After the Rising
This beautifully written literary novel describes the impact of the 1916 Irish Rising against British rule in a complex plot across several time frames. Jo Devereux, returning to Wexford for her mother’s funeral after 20 years of self-imposed exile abroad, is tasked to write the family history from a suitcase of old letters and diaries. Slowly Jo unravels family secrets that tore her country and community apart in the 1920s, explaining the bitter rift between her family and that of her first love, Rory. The process helps her come to terms with the crisis in her own life and to move on.
No history book could reveal with as much compassion the impact of the Irish conflict on successive generations. Although the novel explains the political background subtly and effectively, its greatest power is to convey the human suffering of individuals: lovers and soul-mates parted by political enmity, parents torn apart by the loss of their children dying for the cause, siblings who should have been each other’s comforters turned into strangers.

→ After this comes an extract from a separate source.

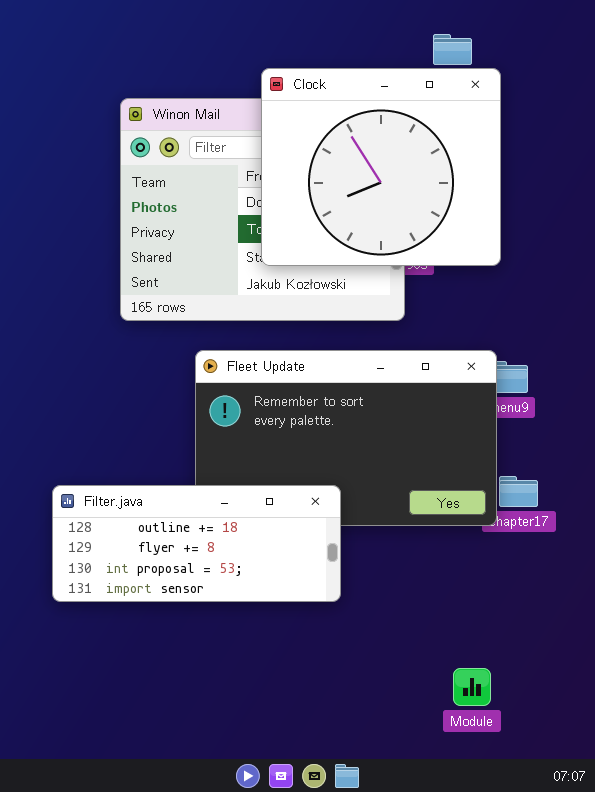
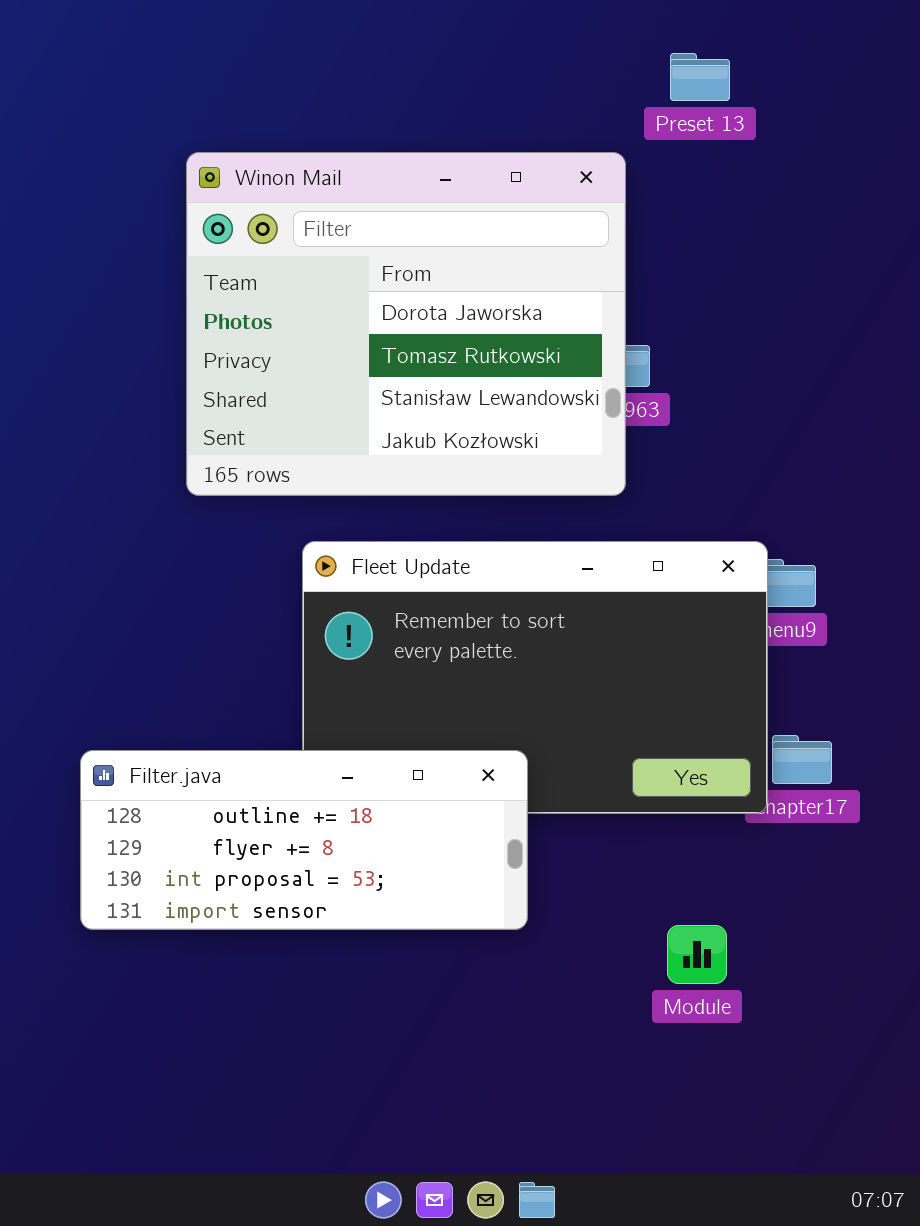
Clock: [261,68,501,266] -> none, closed
Module: [453,668,491,706] -> [667,925,727,984], moved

This expertly crafted novel is an important work in terms of Irish social history, but it will also be enjoyed by anyone who appreciates intelligent and profound family sagas that make the reader count his own blessings.
The first in a trilogy, this book is professionally produced. My only quibble is with the cover, which, although elegant, is too obscure. The image of an anonymous hand rising above a wave, with no reference to the wider themes of the book, just made me think of Stevie Smith’s poem about suicide, “Not Waving But Drowning”. Without at least a subtitle referring to the Irish themes to engage appropriate readers, it will be harder for this novel to earn the place it deserves as a modern classic on 20th century Irish social history.